Xinhua, a Chinese state outlet, explained in a report Sunday that the National Supervisory Committee will be one of several such commissions.

“Reform of the supervisory system aims to pool anti-corruption resources, enhance the Party’s centralized, unified leadership over the campaign against corruption and form a centralized, unified, authoritative and efficient supervisory network,” Xinhua quotes a Chinese government official as stating.

Celebrating the amendments to the Chinese Constitution passed this weekend, Xi Jinping delivered remarks in which he described how lack of sufficient adherence to communism could too easily “pollute” the “political ecology” of China and thus Beijing needs to expand its control over individuals as much as possible.

“Xi stressed that a clean and upright political ecology is an essential requirement for safeguarding the authority and centralized and unified leadership of the CPC Central Committee, an urgent need for ensuring full and strict governance over the Party, and a vital guarantee for fulfilling reform and development targets,” the Global Times, a Chinese government newspaper, reported.

“Don’t let pillow talk lead you down to corruption.

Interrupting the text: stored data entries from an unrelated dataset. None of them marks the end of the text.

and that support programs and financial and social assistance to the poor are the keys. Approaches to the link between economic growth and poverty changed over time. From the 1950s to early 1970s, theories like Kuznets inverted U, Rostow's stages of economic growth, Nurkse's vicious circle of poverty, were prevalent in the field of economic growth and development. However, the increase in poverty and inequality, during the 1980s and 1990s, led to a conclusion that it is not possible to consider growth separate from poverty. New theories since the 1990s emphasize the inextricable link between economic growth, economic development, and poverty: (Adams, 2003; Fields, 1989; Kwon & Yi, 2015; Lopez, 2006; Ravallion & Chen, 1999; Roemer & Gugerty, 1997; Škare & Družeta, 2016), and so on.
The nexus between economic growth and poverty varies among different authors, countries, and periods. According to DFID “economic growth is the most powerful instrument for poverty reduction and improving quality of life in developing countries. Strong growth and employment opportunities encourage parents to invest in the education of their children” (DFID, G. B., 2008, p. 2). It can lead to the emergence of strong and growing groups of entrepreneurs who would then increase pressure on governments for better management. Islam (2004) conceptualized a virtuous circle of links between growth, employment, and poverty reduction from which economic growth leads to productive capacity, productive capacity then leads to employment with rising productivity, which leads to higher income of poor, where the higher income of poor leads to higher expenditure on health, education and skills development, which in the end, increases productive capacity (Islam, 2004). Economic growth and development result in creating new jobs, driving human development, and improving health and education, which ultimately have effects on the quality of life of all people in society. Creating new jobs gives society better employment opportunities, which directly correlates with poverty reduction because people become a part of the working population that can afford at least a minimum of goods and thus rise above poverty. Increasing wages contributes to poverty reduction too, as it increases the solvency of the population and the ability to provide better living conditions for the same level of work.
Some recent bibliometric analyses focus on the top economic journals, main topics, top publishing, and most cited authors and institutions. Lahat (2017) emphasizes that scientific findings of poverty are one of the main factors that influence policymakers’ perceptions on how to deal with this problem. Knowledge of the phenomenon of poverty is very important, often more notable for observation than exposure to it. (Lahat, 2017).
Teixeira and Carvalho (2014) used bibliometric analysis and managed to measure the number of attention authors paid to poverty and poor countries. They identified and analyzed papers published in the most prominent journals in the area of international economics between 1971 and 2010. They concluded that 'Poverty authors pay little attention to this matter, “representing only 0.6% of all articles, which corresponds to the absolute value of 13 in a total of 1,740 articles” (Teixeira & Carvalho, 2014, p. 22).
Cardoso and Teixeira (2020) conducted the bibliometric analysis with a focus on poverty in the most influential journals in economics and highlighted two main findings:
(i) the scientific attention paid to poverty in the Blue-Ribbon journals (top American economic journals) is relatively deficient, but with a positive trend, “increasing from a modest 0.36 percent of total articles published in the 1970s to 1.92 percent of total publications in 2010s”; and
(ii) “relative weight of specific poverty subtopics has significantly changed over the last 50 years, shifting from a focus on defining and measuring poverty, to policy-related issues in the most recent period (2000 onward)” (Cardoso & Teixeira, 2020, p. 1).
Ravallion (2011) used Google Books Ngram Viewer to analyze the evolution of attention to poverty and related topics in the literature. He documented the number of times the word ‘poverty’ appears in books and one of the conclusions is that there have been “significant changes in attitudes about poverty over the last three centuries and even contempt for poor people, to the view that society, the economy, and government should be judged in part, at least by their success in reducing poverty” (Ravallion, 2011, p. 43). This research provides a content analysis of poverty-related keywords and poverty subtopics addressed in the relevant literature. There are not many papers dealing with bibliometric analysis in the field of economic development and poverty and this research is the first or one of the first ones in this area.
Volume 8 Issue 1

Don’t let your children engage in self-dealing using your name. Don’t be dragged into the ‘muddy water’ by people around you,” Xi reportedly warned government officials.

The announcement of a more powerful body for “supervisory” functions does not appear to mean an end to the CCDI. In February, Xi announced a new round of “discipline” inspections that would audit nearly every member of the Communist Party. Prior rounds of inspection have resulted in the mass arrest of thousands of Communist Party members at once.

Xi has previously joked that the deployment of “disciplinary” units to catch Communists insufficiently enthralled with his political agenda or behaving unethically was “not House of Cards,” a reference to the American political drama series.